Фрагмент страницы:
▼

Мы еще раз встретились за день до отключения машины. Когда я вышел из палаты, то увидел, как бабушки и дедушки Анет – обе семьи, – со слезами обнимают друг друга на скамейке у клиники. Наше долгое путешествие подходило к концу.
Мы отключили аппарат на следующее утро, в присутствии родителей Анет. Теперь у нее не было дополнительного кислорода. Мы смотрели на ее маленькое неподвижное тело и вслушивались в зловещий хриплый свист, развившийся за те недели, пока в ее трахее торчала пластиковая трубка. Услышав его, я вздрогнул. Никто не произнес ни слова, но все знали, что будет дальше. Дыхание Анет будет слабеть и наконец прекратится – и в тот миг, когда это случится, семье придется пройти новое испытание: преодолеть горечь смертельной утраты и жить дальше. Мы молча ждали. Тревожно запищал монитор: кислорода в крови становилось все меньше. Казалось, девочка боролась за жизнь.
Я обернулся к медсестре и попросил принести лекарства, чтобы малышке было легче дышать. Хрипы немного стихли. Ей хотя бы не придется тратить столько сил, подумал я. Мать смотрела на дочку с грустью, но в то же время с чувством глубокого покоя и решимости. Ее родители – и родители отца – выглядели так, будто кто-то вырвал у них сердца и растоптал их о пол. Я оставил их и попросил медсестру позвать, если что-то случится. Она поняла, о чем именно я говорил.

▲

Вопросы и задания:
(1) Ответьте на вопросы по отрывку:
(а) Где сидели и обнимались бабушки и дедушки Анет за день до отключения машины?
(б) В чьем присутствии отключили аппарат?
(в) Зачем медсестру попросили принести лекарства?
(2) Перечислите, пожалуйста, все звуки, упомянутые в отрывке.

Строки набора данных:

▼

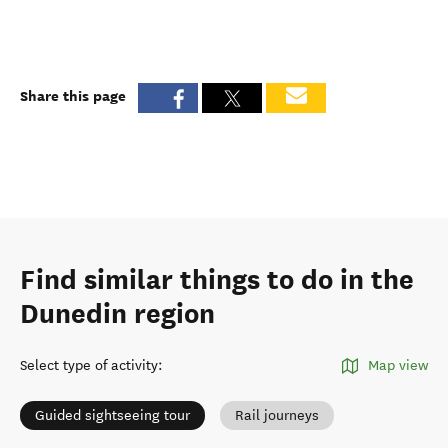
Share this page
Find similar things to do in the
Dunedin region
Select type of activity
:
Map view
Guided sightseeing tour
Rail journeys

▲

Ответы к заданиям:
(1)
(а) На скамейке у клиники.
(б) В присутствии родителей Анет.
(в) Чтобы малышке было легче дышать.

(2) Зловещий хриплый свист, тревожный писк монитора, хрипы.